EXERCISE:
Take each line in the entries below that holds "different" and show it.

DATA FOR ANALYSIS:
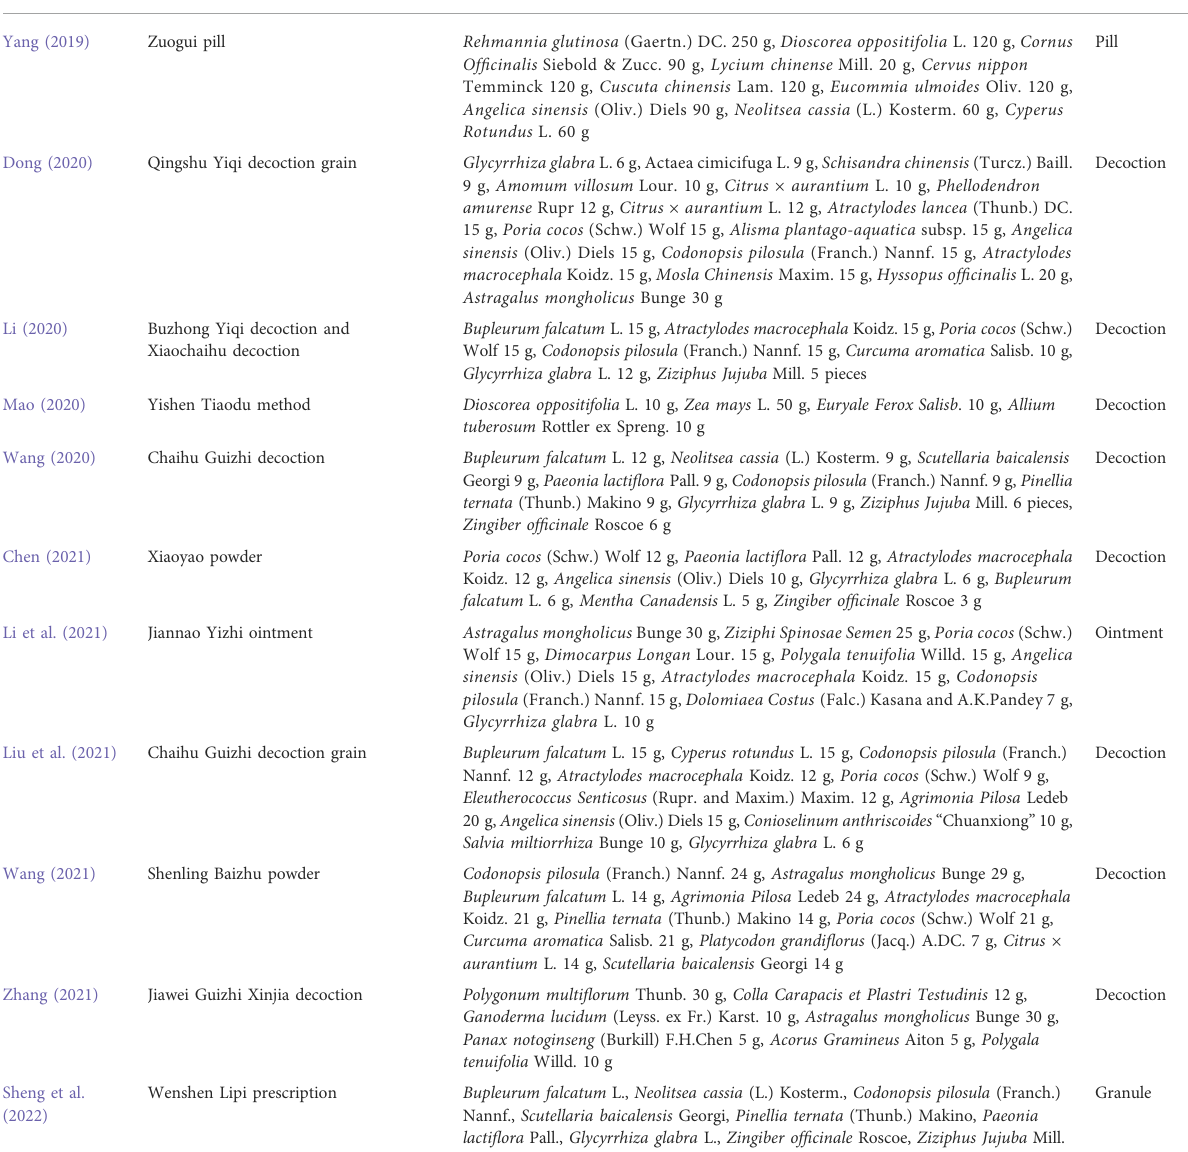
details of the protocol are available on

---

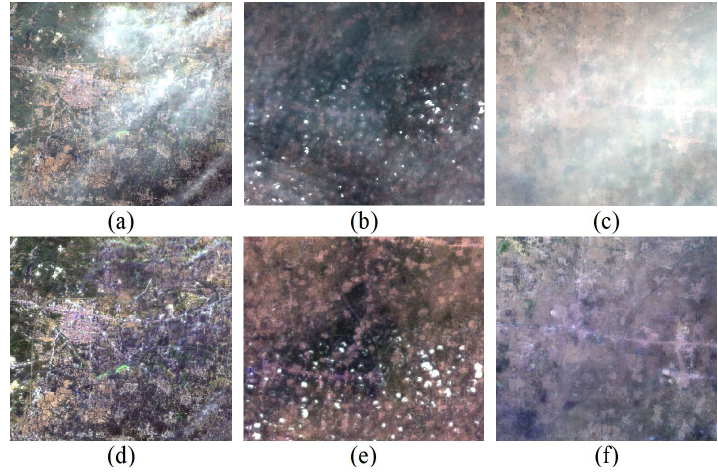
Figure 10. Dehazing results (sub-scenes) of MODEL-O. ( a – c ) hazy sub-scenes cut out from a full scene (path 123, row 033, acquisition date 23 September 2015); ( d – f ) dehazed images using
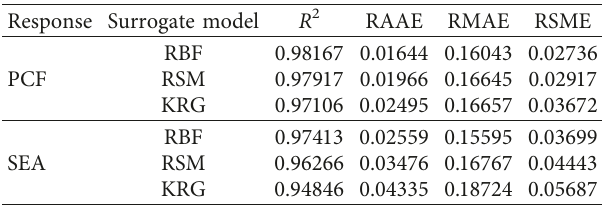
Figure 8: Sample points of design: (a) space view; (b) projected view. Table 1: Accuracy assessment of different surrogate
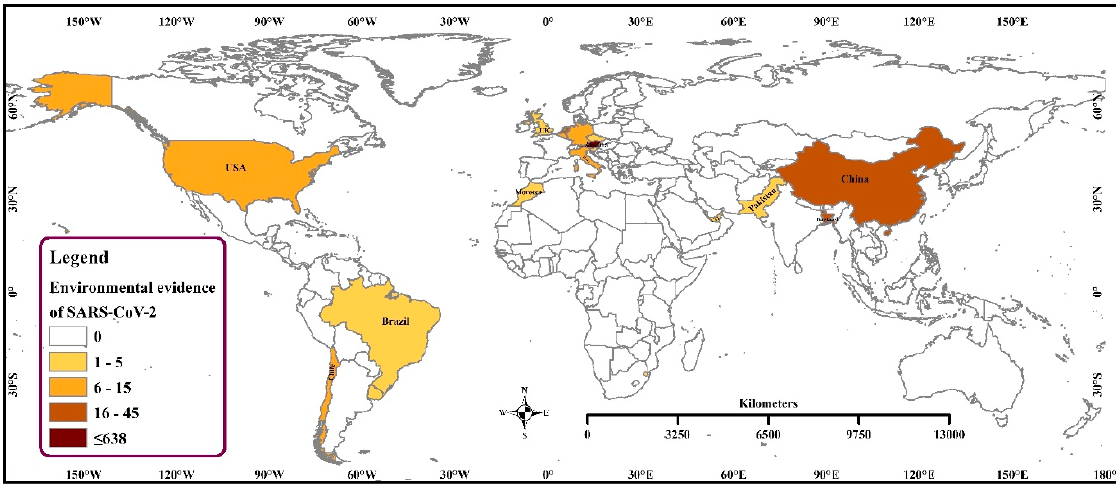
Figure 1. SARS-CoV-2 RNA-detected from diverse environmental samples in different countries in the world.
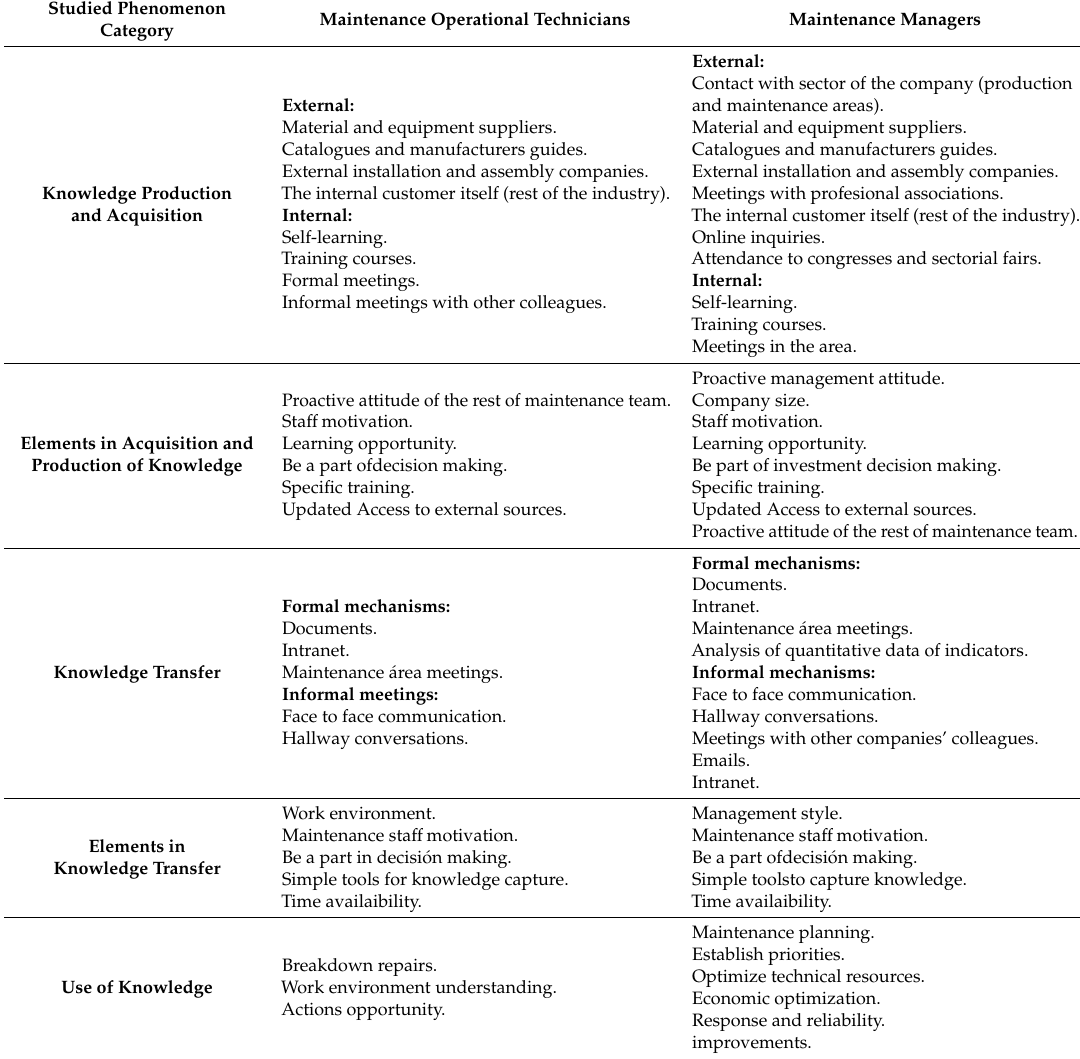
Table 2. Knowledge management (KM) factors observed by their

...

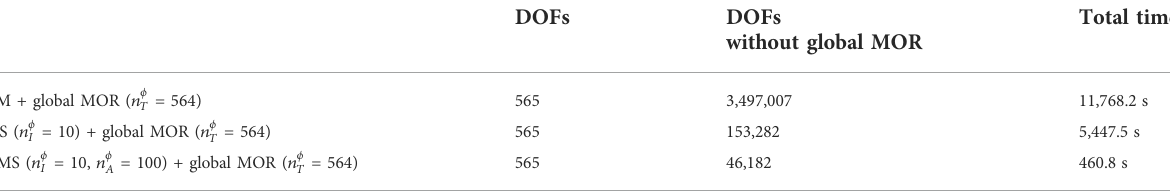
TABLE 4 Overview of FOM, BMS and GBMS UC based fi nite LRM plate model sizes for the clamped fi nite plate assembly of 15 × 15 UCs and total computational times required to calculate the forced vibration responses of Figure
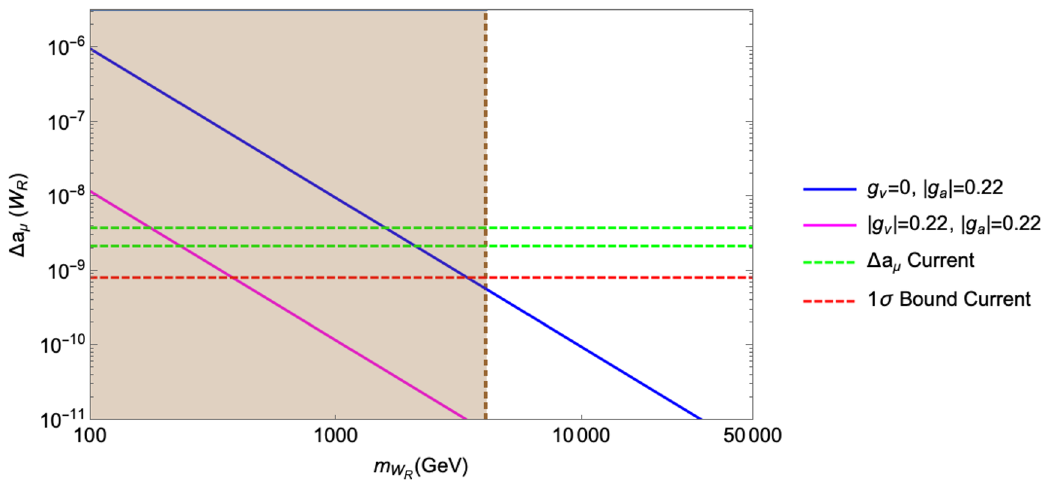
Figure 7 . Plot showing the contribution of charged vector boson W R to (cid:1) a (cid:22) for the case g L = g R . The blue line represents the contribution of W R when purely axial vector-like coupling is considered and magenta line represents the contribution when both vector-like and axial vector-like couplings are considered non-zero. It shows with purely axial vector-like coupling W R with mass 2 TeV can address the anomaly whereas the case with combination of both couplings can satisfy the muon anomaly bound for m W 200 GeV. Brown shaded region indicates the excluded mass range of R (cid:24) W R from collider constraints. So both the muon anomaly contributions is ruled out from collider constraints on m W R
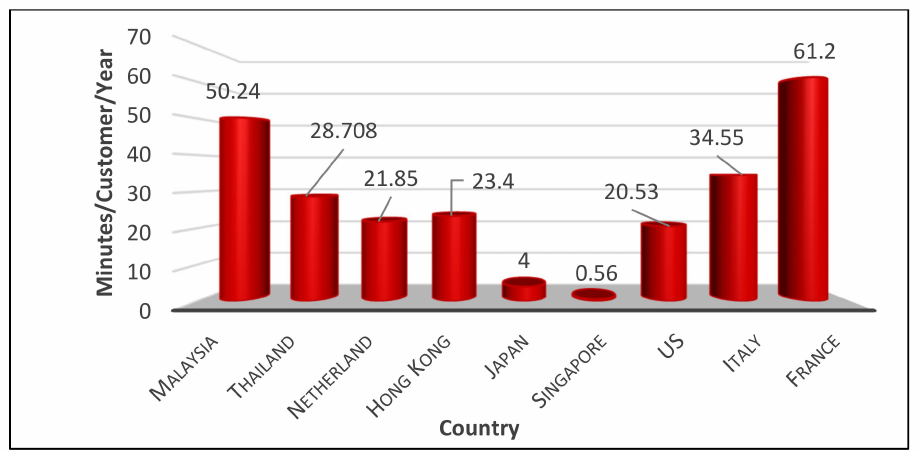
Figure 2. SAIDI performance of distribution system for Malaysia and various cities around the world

EXERCISE SOLUTION:
Figure 8: Sample points of design: (a) space view; (b) projected view. Table 1: Accuracy assessment of different surrogate
Figure 1. SARS-CoV-2 RNA-detected from diverse environmental samples in different countries in the world.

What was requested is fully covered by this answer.